Un’indagine ad Austin, in Texas, scova 20 feriti ogni 100mila noleggi. Tanti o pochi? Ecco quali sono gli infortuni più frequenti e le cause, dall’alcol alla velocità
In Italia le sigle pronte a partire sono molte: da Flash a Dott passando per Lime, Helbiz e molte altre, spesso legate a giganti come Uber e ai produttori di automobili. Invaderanno le città dei loro monopattini elettrici in condivisione, molto utili per l’ultimo miglio – per esempio dalla fermata della metropolitana a un indirizzo specifico – o anche per visitare le città da un punto di vista diverso. Molte metropoli internazionali sono già piene: è il caso di Parigi, dove in effetti forse di “scooter” ce ne sono un po’ troppi.
In Italia il settore è in (ormai molto lunga) attesa di un decreto attuativo che fissi i criteri specifici del loro utilizzo: che stabilisca cioè dove potranno circolare, se sarà necessario utilizzare il casco e così via. Intanto, però, qualcuno inizia a domandarsi se non ci si possa anche fare male, con quei simpatici trabiccoli che sfrecciano anche a 30 km orari, spesso zigzagando in modo spericolato fra auto e pedoni. Tanto che negli Stati Uniti hanno pensato di commissionare uno studio molto preciso sulle possibili conseguenze degli incidenti.
Lo studio ad Austin
L’indagine, condotta dal Public Health and Transportation departments di Austin, in Texas, in insieme al Centers for Disease Control and Prevention, ha conteggiato ben 271 incidenti avvenuti fra il 5 settembre e il 30 novembre dello scorso anno solo nella metropoli texana. Un’indagine evidentemente di portata limitata ma fondamentale per capire dinamiche e possibili sviluppi ovunque questi mezzi raggiungano una diffusione significativa.
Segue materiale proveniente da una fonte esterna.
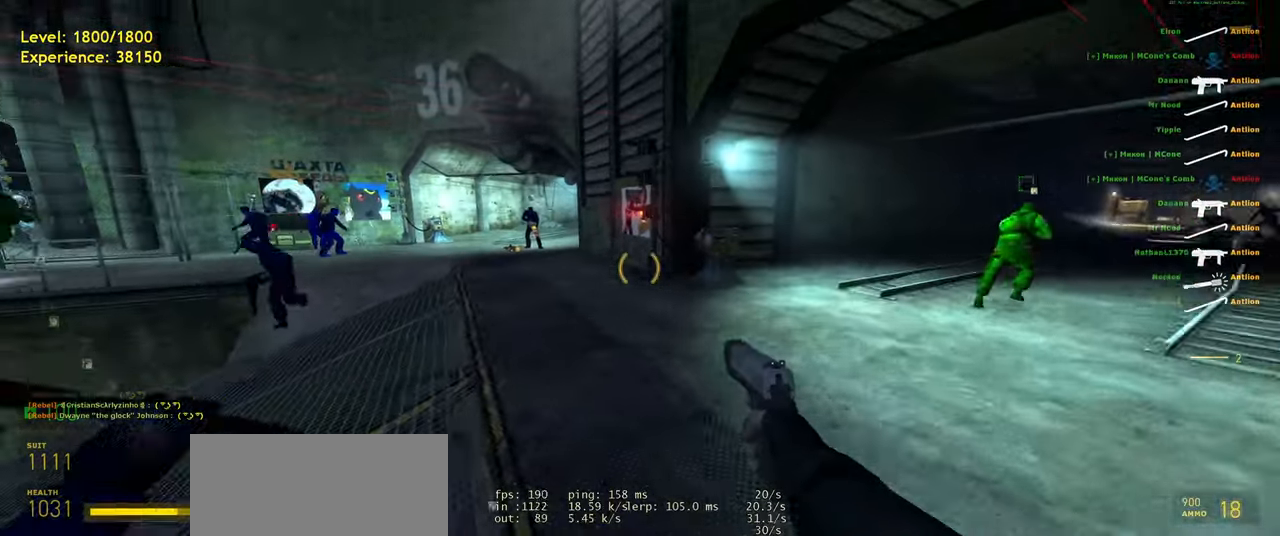
{"keys": [], "mouse": [], "events": [[20, "shift", "down"], [180, "a", "down"], [300, "space", "down"], [360, "shift", "up"], [420, "a", "up"], [420, "d", "down"], [420, "w", "up"], [460, "space", "up"], [480, "d", "up"]]}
L’indagine, presentata all’Epidemic Intelligence Service conference di Atlanta, dunque divenuta subito testo scientifico di riferimento, si è basata su un totale di 182.333 ore di uso dei monopattini elettrici, 891.121 miglia percorse nel corso di 936.110 noleggi. Il team di ricerca ha infine stimato 20 feriti per 100mila viaggi nel corso di un periodo di tre mesi. Tanti o pochi? A quanto pare, potrebbero essere molti di meno.
Il problema del casco
Dei feriti, per esempio, quasi la metà ha battuto la testa e il 15% ha avuto traumi cerebrali di una certa entità. Basterebbe il casco per evitare quelle conseguenze eppure solo uno sui 190 feriti lo indossava. Primo punto: gli incidenti accadono soprattutto a chi non indossa le protezioni, in modo simile a quanto avviene in bicicletta. Quello su Austin, in particolare, è il primo studio a essere stato supervisionato da epidemiologi federali, dunque con un’attendibilità clinica decisamente più elevata.
Dove ci si fa male
Ma dove ci si fa male? Quasi la metà ha riportato un “infortunio severo”. Nell’84% fratture ossee, nel 45% dei casi problemi a tendini e legamenti, nel 5% dei casi ferite profonde e nell’1% dei casi danni agli organi interni. Non c’è stato nessun decesso ad Austin mentre le cronache ne hanno riportati in giro per il Paese. La gran parte degli incidenti sembra capitare in strada (55%), un terzo (il 33%) sui marciapiedi e nel 16% dei casi sono le auto o altri veicoli a motore a provocare lo scontro anche se solo il 10% ci è finito contro. Segno che si tratta di sbilanciamenti, svolte improvvise, manovre effettuate per schivare un impatto e simili movimenti. Il 10% è finito addosso al cordolo del marciapiede e il 7% ha anche colpito oggetti come tombini o lampioni.
Le cause degli incidenti
Una curiosità? Un terzo dei rispondenti ha ammesso di aver assunto alcol nelle 12 ore precedenti all’infortunio e per il 37% la causa è stata l’elevata velocità con cui guidavano. Ma un allarmante 19% ha invece accusato il veicolo, notando per esempio un malfunzionamento a ruote e freno. Hanno dato il loro contributo anche la distrazione e la musica. A proposito di notte e giorno: solo il 39% degli incidenti è avvenuto di notte e, fatto non sorprendente, un terzo degli intervistati ha spiegato di essersi ferito alla prima corsa in assoluto. Anche sugli scooter, insomma, serve un po’ di pratica.